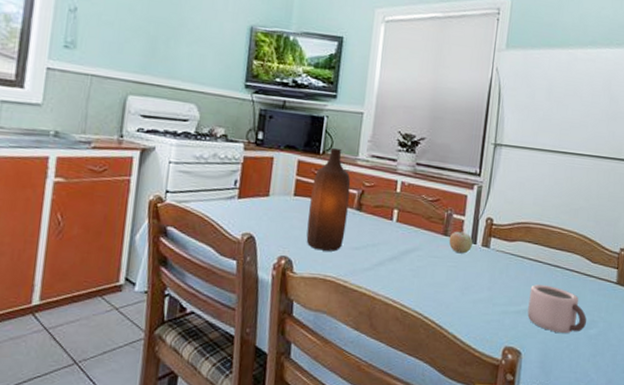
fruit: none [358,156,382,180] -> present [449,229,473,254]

****************************************

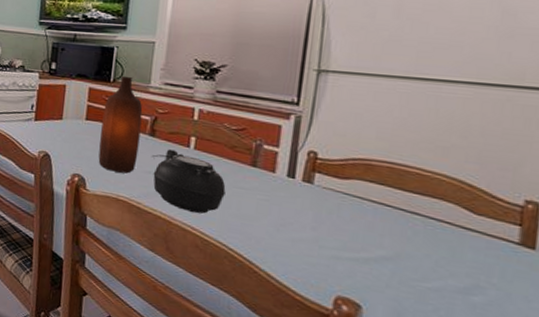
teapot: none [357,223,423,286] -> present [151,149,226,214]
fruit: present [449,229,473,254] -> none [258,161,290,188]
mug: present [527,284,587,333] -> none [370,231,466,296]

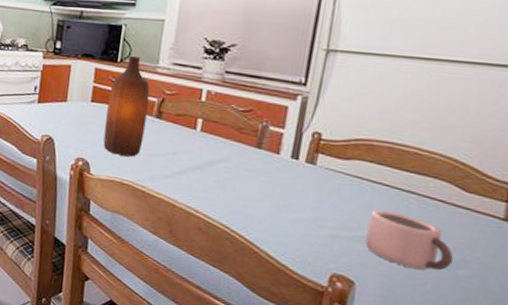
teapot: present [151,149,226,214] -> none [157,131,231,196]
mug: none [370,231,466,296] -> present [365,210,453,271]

****************************************

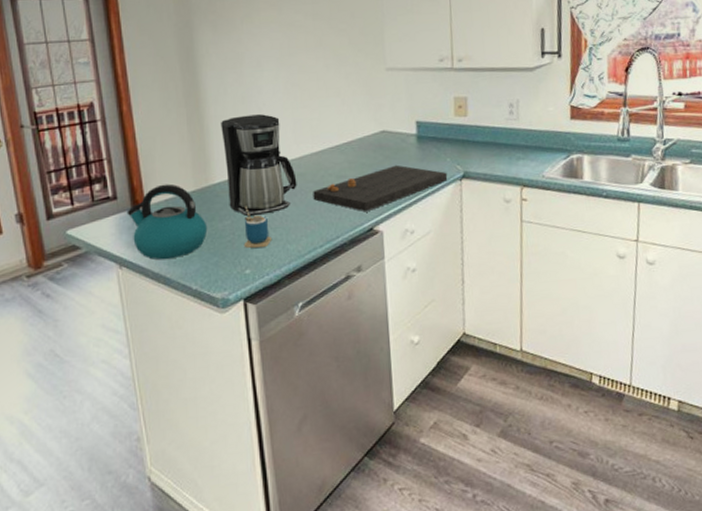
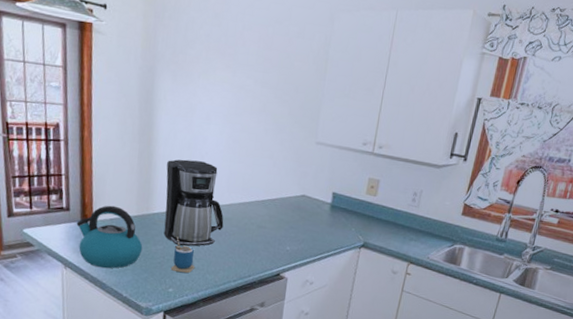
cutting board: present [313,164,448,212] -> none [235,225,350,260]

****************************************

#### Work required:
Go back to the listing above and write out the lines starting at the one with "fruit: present [449,229,473,254]" and ending at the one with "mug: none [370,231,466,296]", inclusive, exactly and without pictures.

#### Solution to this problem:
fruit: present [449,229,473,254] -> none [258,161,290,188]
mug: present [527,284,587,333] -> none [370,231,466,296]

teapot: present [151,149,226,214] -> none [157,131,231,196]
mug: none [370,231,466,296] -> present [365,210,453,271]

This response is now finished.